O analista do Sebrae Jefferson Dias Santos, baseado na cidade de Muriaé, diz que a criação de ornamentais na região é orientada por um projeto da entidade que começo há dois anos, a partir de uma reunião com o Ministério da Pesca, e tem planos de se estender por mais dois anos.
“O projeto é trabalhar a cadeia produtiva, mas no momento estamos focados no produtor. A ideia é formar uma associação mais forte e incentivar a cultura da cooperação. Temos também uma parceria com a Universidade Federal de Viçosa (UFV) que trabalha com controle de qualidade e distribui kits para medir a qualidade da água nos tanques. E também técnicas de nutrição em parceria com a Universidade Federal de Ouro Preto (UFOP). Jefferson explica que as ações passam por consultas feitas por técnicos na propriedade do produtor, clínicas tecnológicas e cursos periódicos, que incluem técnicas de administração do negócio.
A região que é a maior produtora de ornamentais no Brasil, sempre se pautou por pela produção de leite, atividade que segue forte. Porém viu muitos migrarem para os peixes ou mesmo desenvolverem as duas atividades em paralelo. Paulo César Vilela Bahia é um deles. Vaqueiro por formação, ele sempre trabalhou para fazendeiros. Há cinco anos, resolveu ingressar no negócio dos peixes e hoje produz 200 por semana, em seu pequeno sítio na cidadezinha de Barão de Monte Alto.
Ele justifica a mudança dizendo que a criação de ornamentais é um serviço muito mais leve, além, é claro, de ele ter se transformado em seu próprio patrão. Acredita que o negócio dos peixes – não somente o seu – deve se expandir muito. Elogia o trabalho do Sebrae que, segundo ele, vem criando uma espírito de cooperativismo que ajuda muito.

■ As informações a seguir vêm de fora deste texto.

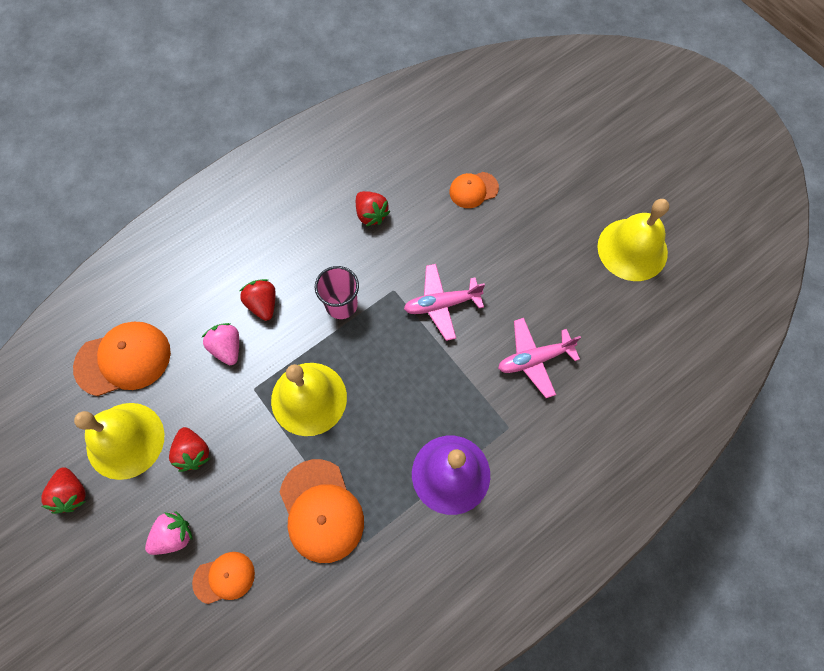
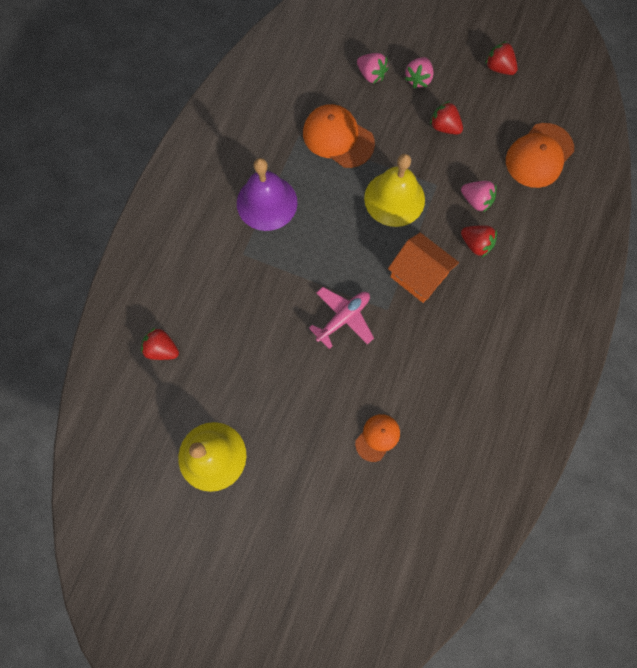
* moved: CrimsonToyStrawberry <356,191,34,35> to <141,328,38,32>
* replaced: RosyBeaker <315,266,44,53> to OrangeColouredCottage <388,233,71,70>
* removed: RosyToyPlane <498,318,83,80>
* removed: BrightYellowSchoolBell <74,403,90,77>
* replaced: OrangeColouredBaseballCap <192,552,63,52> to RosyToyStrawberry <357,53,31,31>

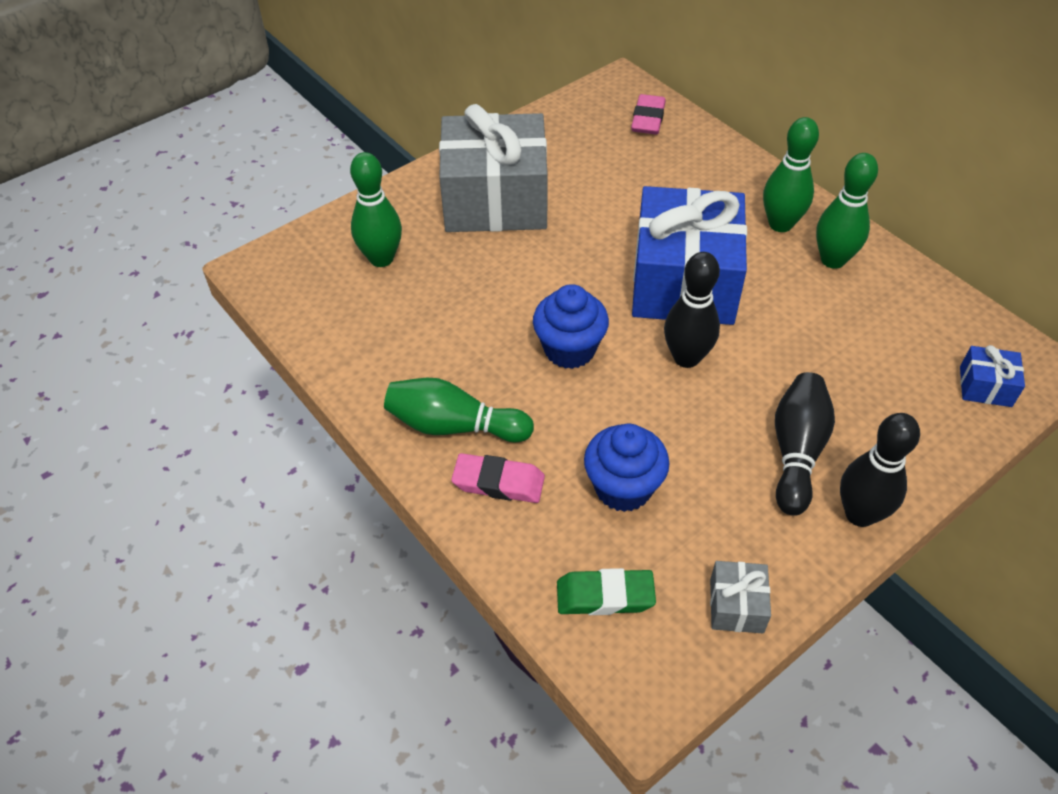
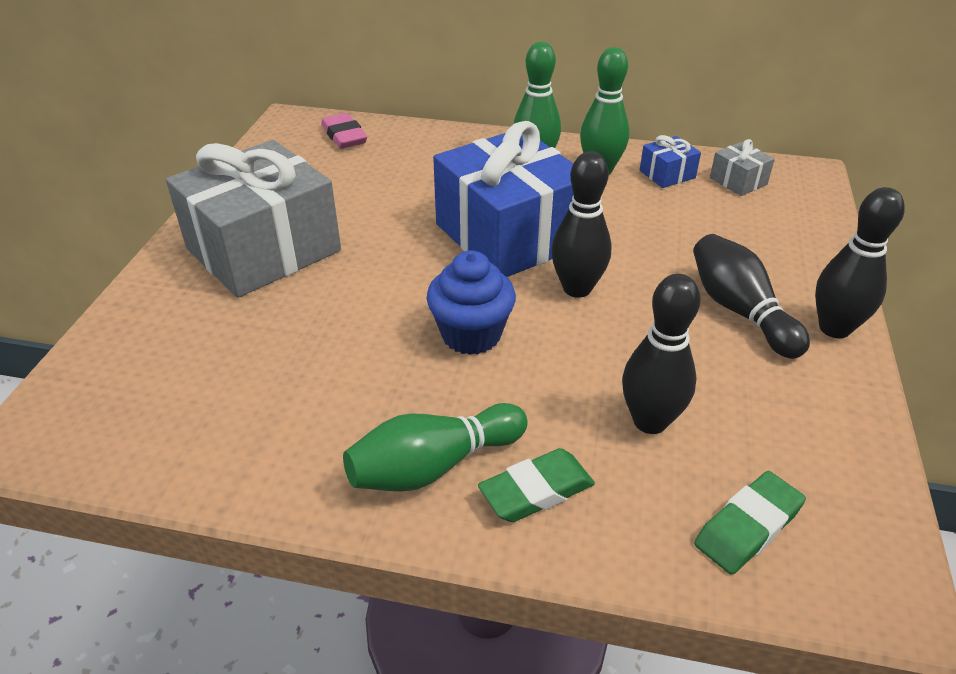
* removed: EmeraldBowlingPin <350,152,52,115>
* moved: CobaltPresent <960,345,65,62> to <640,135,61,53>
* replaced: CobaltMuffin <584,424,85,88> to EbonyBowlingPin <622,274,79,160>
* recoloured: RosyGumEraser <451,453,94,50> to EmeraldGumEraser <478,448,117,74>
* moved: GrayPresent <710,561,61,72> to <710,139,65,57>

“Atualmente compramos ração, embalagem e sal por preços muito mais em conta que antes. O pacote de sacolinhas para transporte, que antes eu comprava por R$ 17 ou R$ 18 (com 300 unidades), hoje eu pago R$ 11,50. Isso porque nossas compras são em conjunto, o que puxa o preço para baixo”, explica. E, confiante num futuro melhor, não deixa de citar o concurso de ornamentais realizado ano passado no Rio de Janeiro, quando os produtores da região abocanharam mais da metade dos prêmios. “Meu vizinho, o Vando Caetano, ganhou na categoria Beta, com o exemplar mais bonito do Brasil. Um peixe lindo, sô, cê precisava ver”, diz, com entonação de um pescador que conta mais uma história, dessa vez verdadeira.